Children begin acquiring literacy (reading and writing) long before they enter school. Most school-age children have acquired a fairly extensive vocabulary and sophisticated language system. They have seen traffic signs and billboard advertising, printed messages on television, and printing on cereal boxes. They can tell a McDonald’s logo from that of Burger King and distinguish a box of Fruit Loops from a box of Captain Crunch.

They have seen their parents read books, magazines, newspapers, letters, or bills, and observed them writing notes or letters, filling out forms, and making lists. The children may also have imitated some of these activities. Their parents may have read books to them and provided them with crayons, pencils, and other tools of literacy. All youngsters, no matter how impoverished their environment, have begun the journey along the path that begins with language acquisition and ends in formal literacy.

What Is Your SSQ (Study Skills Quotient)?

Tuesday, December 18th, 2012

Smart is not something you are…smart is something you can become if you work at it.

Lots of techniques can help you study better, but nothing can take the place of a good attitude.  Read the following statements.  how many of these good study habits do you practice regularly, sometimes or never?  Your answers will reveal a lot about your attitude toward studying.

Yes or no….
I have a regular time for homework.  Even when I’m busy, I always manage to find some time to study.

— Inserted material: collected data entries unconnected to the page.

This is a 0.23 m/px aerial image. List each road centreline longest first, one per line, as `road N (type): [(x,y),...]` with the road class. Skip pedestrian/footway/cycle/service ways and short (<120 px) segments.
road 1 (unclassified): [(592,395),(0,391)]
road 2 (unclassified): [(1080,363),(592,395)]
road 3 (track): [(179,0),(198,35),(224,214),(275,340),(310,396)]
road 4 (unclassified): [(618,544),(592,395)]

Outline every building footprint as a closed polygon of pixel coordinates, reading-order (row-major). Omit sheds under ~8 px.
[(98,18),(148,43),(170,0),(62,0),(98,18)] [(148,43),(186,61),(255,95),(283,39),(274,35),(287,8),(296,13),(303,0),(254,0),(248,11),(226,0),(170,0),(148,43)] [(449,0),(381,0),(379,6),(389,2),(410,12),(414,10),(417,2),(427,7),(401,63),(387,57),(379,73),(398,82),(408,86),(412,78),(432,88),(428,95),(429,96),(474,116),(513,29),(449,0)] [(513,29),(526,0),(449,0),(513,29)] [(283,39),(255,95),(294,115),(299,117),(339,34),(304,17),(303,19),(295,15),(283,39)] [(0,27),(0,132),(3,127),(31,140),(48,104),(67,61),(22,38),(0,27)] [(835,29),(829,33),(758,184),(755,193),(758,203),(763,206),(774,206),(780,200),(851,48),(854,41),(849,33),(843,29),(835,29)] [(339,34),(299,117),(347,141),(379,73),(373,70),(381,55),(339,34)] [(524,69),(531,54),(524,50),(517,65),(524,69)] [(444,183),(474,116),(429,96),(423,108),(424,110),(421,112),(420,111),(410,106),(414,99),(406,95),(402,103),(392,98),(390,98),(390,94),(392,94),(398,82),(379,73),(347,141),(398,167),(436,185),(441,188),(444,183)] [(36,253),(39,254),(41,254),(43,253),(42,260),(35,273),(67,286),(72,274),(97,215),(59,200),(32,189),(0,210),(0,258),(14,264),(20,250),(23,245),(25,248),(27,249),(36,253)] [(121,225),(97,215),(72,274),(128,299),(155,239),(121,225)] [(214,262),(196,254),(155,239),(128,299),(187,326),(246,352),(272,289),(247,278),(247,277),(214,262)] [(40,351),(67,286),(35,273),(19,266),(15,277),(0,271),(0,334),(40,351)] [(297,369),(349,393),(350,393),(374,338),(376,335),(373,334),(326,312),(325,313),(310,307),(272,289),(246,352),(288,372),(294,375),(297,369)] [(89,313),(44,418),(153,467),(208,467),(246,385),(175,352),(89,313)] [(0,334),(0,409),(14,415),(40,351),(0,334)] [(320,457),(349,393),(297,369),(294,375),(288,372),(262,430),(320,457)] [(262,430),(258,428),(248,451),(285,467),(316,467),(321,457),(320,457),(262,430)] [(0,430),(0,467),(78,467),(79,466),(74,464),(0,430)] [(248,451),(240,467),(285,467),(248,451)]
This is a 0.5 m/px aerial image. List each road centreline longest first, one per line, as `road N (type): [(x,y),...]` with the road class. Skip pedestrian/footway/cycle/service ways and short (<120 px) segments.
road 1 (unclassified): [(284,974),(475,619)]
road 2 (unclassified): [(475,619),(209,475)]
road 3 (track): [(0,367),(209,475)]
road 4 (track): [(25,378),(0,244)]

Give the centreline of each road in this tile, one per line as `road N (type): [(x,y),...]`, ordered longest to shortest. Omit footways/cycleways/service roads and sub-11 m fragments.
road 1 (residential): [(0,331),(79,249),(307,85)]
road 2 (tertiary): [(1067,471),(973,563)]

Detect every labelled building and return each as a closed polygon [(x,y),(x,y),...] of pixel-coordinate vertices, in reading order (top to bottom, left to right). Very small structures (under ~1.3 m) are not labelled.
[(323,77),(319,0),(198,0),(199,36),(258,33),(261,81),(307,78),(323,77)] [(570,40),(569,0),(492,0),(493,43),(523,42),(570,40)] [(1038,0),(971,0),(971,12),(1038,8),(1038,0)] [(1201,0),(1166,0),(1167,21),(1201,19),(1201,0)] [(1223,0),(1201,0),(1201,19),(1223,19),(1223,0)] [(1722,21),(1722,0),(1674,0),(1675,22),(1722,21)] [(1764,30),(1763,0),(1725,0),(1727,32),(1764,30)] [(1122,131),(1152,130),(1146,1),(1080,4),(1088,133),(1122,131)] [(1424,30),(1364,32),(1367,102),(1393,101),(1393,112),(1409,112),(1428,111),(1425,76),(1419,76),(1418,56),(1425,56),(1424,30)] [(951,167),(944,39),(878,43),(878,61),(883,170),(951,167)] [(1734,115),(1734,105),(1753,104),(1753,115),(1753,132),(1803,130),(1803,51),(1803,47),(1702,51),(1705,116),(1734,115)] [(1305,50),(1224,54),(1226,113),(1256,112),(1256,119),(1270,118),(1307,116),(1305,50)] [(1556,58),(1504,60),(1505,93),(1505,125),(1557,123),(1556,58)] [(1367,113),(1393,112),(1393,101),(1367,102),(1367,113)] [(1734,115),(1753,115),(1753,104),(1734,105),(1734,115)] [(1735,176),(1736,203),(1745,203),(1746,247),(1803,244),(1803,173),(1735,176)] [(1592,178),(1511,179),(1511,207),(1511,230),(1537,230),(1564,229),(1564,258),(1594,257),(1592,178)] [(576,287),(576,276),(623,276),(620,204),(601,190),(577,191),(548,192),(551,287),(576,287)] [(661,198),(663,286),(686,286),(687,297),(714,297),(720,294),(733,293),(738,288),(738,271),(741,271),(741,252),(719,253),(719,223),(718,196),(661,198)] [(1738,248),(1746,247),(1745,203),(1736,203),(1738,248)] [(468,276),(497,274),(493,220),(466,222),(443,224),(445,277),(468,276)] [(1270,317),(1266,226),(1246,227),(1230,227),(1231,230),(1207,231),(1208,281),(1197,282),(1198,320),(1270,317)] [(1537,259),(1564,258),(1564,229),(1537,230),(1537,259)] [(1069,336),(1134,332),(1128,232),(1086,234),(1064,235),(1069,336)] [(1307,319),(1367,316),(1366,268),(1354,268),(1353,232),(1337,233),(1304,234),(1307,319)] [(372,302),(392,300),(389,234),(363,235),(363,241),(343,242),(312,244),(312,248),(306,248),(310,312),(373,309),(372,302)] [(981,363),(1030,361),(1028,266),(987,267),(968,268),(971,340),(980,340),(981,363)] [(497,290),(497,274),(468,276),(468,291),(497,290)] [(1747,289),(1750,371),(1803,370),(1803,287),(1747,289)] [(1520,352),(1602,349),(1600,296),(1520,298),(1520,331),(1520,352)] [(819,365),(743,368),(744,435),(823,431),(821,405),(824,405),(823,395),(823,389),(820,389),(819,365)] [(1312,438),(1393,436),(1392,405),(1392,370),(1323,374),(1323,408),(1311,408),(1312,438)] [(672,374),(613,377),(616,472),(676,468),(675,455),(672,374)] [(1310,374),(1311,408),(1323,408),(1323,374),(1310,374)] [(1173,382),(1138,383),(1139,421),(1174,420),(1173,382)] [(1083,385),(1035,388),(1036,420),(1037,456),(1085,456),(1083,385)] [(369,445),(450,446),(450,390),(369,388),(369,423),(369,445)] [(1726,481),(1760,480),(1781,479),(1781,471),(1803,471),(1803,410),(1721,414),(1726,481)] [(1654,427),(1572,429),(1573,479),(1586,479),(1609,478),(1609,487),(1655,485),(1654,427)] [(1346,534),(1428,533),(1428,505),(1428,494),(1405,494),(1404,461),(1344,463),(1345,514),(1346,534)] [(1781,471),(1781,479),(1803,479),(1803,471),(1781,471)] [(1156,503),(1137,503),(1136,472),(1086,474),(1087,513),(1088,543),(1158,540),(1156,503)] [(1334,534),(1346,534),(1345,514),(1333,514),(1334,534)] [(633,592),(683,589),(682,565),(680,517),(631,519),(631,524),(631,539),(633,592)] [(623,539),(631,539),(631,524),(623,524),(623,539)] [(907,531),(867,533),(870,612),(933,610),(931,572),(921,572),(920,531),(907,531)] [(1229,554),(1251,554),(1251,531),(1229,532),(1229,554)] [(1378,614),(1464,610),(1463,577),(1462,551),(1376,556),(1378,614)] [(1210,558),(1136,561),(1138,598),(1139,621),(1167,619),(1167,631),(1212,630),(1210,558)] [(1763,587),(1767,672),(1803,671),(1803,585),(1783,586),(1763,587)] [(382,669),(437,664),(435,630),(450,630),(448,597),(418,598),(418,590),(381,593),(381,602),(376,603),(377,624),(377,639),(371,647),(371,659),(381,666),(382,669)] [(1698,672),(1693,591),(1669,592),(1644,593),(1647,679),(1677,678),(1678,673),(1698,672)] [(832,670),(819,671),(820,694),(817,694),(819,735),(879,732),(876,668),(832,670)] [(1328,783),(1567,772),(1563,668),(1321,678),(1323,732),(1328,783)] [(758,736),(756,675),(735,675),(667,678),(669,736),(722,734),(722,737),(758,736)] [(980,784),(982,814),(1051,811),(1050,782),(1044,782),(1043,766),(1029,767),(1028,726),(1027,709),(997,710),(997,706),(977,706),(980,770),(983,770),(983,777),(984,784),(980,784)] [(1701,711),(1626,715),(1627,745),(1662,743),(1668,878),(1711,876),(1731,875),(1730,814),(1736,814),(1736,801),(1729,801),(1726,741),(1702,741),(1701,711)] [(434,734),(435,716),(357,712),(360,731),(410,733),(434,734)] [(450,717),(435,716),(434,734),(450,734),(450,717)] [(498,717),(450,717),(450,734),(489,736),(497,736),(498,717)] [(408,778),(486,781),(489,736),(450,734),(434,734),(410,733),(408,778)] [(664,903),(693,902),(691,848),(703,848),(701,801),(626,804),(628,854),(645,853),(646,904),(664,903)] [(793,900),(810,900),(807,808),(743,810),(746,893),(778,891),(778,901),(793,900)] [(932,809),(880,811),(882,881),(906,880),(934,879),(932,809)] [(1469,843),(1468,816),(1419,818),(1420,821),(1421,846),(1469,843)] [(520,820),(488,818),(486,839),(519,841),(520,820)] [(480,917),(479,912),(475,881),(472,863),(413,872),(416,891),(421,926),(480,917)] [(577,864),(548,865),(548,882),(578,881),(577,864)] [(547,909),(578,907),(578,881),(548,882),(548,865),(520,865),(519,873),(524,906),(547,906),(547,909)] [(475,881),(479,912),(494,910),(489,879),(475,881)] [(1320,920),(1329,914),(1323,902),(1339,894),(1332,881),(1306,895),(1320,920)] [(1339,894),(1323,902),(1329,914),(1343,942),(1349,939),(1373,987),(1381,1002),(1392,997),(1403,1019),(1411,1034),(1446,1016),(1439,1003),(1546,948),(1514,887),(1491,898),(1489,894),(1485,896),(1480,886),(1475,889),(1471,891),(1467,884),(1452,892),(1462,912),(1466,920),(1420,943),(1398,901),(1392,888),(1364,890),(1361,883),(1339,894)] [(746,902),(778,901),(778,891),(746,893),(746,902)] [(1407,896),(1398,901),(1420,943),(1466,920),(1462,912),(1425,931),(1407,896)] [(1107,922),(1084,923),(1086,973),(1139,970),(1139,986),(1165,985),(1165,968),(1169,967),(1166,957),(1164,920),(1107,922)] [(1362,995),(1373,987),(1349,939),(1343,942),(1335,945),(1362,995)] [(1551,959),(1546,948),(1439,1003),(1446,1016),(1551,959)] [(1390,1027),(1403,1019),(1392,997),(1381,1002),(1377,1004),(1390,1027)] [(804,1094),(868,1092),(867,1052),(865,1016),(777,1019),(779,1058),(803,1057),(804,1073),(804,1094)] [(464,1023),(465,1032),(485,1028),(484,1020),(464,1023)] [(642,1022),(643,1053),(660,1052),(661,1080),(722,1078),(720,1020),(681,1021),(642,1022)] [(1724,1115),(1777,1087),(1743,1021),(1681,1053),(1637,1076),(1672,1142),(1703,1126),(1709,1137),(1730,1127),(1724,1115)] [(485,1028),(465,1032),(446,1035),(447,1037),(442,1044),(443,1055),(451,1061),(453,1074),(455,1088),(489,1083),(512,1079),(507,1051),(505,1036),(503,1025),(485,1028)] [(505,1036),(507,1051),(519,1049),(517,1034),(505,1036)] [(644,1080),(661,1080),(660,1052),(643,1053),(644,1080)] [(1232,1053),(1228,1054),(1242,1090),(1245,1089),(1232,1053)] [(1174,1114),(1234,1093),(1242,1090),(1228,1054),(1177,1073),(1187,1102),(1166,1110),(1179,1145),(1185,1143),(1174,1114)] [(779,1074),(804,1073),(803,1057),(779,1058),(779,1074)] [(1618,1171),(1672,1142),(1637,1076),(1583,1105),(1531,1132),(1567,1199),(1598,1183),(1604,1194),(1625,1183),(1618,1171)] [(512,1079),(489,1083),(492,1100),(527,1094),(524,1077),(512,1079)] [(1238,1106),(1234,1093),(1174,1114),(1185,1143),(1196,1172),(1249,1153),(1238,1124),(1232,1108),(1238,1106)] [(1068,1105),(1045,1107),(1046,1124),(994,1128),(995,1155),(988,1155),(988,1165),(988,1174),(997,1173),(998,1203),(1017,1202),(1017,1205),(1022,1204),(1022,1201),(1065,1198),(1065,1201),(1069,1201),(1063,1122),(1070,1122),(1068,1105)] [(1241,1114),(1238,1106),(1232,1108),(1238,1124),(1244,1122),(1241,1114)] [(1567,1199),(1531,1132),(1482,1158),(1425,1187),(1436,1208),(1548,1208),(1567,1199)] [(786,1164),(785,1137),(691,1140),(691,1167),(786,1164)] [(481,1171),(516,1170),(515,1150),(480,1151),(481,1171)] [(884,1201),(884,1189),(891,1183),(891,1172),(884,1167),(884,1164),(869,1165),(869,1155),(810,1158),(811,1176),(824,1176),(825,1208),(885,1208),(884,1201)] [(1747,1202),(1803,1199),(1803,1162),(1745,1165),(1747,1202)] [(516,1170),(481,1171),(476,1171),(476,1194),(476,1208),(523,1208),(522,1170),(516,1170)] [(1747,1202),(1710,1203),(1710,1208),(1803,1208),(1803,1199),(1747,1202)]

If I get a bad grade on a test, I work harder.  I also seek help from a teacher, parent, a tutor or another student who is doing well with learning.

I have goals for what I want to do after graduation.  I know that studying will help me get closer to may goals.

I’m usually prepared for studying.

I know how to break a large project down into smaller, easier steps.

If I have a subject that I don’t really like, I work harder to make it interesting.

The Importance of Language in Reading

Sunday, December 9th, 2012

Reading is first and foremost a form of communication.   When learning to talk, children develop the concept that words communicate thoughts, emotions, and needs.  When learning to read, they develop the concept that words can be communicated visually as well as orally.  In order that the printed words will have meaning for them, children must have a solid foundation in language.   Mastering spoken language is a key step toward mastering written language.   The more experiences children have, the more they are talked to and listened to, the more stimulation they receive….the more they will be ready to read.  Parents can help their children develop the needed foundation in language by talking with them and listening to them.

  • Talk with your child while doing things together:   folding laundry, driving the car, cooking.
  • Ask your child to sequence the events of the day at dinner or at bedtime.
  • Discuss what you’ve seen on TV or read together.   Ask questions:  Who was your favorite character?  Why?  What would you have done?  What do you think will happen next?
  • Repeat favorite nursery rhymes and stories.  If your child has memorized them, listen while the child tells them to you.
  • Encourage questions and try to answer them.